In this work, we look at the extension of classical discrete dynamical system to multidimensional discrete-time dynamical system by characterizing chaos notions on \({\mathbb {Z}}^d\)-action. The \({\mathbb {Z}}^d\)-action on a space X has been defined in a very general manner, and therefore we introduce a \({\mathbb {Z}}^d\)-action on X which is induced by a continuous map, \(f:{\mathbb {Z}}\times X \rightarrow X\) and denotes it as \(T_f:{\mathbb {Z}}^d \times X \rightarrow X\). Basically, we wish to relate the behavior of origin discrete dynamical systems (X, f) and its induced multidimensional discrete-time \((X,T_f)\). The chaotic behaviors that we emphasized are the transitivity and dense periodicity property. Analogues to these chaos notions, we consider k-type transitivity and k-type dense periodicity property in the multidimensional discrete-time dynamical system. In the process, we obtain some conditions on \((X,T_f)\) under which the chaotic behavior of \((X,T_f)\) is inherited from the original dynamical system (X, f). The conditions varies whenever f is open, totally transitive or mixing. Some examples are given to illustrate these conditions.
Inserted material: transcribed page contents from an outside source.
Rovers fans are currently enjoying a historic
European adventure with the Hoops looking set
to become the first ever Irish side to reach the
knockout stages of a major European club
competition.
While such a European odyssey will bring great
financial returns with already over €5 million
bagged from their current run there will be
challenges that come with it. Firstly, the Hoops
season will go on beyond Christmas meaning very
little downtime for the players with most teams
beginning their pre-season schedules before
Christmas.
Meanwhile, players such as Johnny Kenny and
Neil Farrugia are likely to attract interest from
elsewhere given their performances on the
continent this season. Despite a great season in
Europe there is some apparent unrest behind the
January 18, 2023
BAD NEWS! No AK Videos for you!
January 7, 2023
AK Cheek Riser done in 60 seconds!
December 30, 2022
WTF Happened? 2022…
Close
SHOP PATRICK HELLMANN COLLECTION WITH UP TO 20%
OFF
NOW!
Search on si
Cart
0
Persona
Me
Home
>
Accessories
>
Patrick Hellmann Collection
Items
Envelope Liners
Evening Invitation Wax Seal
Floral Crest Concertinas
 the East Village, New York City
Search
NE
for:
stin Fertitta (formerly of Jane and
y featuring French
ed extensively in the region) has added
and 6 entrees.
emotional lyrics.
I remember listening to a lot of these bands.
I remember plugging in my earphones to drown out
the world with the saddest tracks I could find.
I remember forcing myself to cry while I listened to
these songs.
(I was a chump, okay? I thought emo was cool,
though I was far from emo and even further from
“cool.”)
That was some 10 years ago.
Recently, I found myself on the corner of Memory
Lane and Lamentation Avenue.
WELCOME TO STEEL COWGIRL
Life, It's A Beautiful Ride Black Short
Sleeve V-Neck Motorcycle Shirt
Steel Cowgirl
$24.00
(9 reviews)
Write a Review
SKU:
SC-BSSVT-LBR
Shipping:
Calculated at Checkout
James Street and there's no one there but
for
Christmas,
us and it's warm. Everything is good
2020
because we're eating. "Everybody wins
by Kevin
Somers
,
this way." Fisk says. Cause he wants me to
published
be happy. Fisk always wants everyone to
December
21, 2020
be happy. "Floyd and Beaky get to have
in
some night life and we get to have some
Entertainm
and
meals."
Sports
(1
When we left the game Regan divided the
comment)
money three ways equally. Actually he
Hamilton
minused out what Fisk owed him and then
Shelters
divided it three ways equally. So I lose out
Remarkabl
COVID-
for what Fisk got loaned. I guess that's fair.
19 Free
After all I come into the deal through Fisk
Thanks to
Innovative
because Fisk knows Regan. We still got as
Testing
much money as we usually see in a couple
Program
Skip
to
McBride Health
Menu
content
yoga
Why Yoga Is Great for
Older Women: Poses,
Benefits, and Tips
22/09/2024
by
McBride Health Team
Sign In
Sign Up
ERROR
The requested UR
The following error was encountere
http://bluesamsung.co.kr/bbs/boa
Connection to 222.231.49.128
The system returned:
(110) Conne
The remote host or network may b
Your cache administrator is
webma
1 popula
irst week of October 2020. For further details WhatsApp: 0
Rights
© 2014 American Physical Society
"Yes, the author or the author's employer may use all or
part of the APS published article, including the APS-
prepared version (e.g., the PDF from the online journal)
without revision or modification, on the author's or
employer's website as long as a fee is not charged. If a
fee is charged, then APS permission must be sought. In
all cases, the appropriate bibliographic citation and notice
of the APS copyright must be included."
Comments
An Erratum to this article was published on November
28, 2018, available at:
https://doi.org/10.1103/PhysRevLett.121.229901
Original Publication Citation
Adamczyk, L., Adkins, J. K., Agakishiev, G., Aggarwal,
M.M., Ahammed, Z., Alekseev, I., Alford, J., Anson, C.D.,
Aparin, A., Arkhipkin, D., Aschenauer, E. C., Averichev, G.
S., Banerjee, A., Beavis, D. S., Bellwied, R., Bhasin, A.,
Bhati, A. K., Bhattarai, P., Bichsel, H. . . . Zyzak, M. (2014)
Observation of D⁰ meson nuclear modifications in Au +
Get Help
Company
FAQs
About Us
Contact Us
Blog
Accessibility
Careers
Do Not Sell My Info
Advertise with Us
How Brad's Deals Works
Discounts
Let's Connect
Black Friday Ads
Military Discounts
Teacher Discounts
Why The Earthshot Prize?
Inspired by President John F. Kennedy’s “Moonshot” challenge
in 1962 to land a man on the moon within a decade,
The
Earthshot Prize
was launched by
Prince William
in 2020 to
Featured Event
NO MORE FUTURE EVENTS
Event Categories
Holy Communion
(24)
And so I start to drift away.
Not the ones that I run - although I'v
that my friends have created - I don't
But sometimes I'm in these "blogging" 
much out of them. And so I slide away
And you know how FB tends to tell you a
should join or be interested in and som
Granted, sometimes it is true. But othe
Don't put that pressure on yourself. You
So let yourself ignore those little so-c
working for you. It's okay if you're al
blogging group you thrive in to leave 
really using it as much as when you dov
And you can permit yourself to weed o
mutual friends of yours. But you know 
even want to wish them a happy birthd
在这项工作中，我们通过刻画\（{\ mathbb {Z}} ^ d \）作用上的混沌概念，研究了经典离散动力系统到多维离散时间动力系统的扩展。在空间X上的\（{\ mathbb {Z}} ^ d \） -动作已以非常一般的方式定义，因此我们在...上引入了\（{\ mathbb {Z}} ^ d \） -action由连续映射\（f：{\ mathbb {Z}} \ times X \ rightarrow X \）诱导的X，并表示为\（T_f：{\ mathbb {Z}} ^ d \ times X \ rightarrow X \）。基本上，我们希望将原始离散动力系统的行为（X，  f）及其诱导的多维离散时间\（（X，T_f）\）。我们强调的混沌行为是传递性和密集周期性。类似于这些混沌概念，我们考虑了多维离散时间动力系统中的k型传递性和k型密集周期性。在这个过程中，我们得到在某些条件\（（X，T_f）\）在其下的混沌行为\（（X，T_f）\）是从原始动力系统（继承X，  ˚F）。每当f打开，完全传递或混合时，条件都会变化。给出了一些例子来说明这些情况。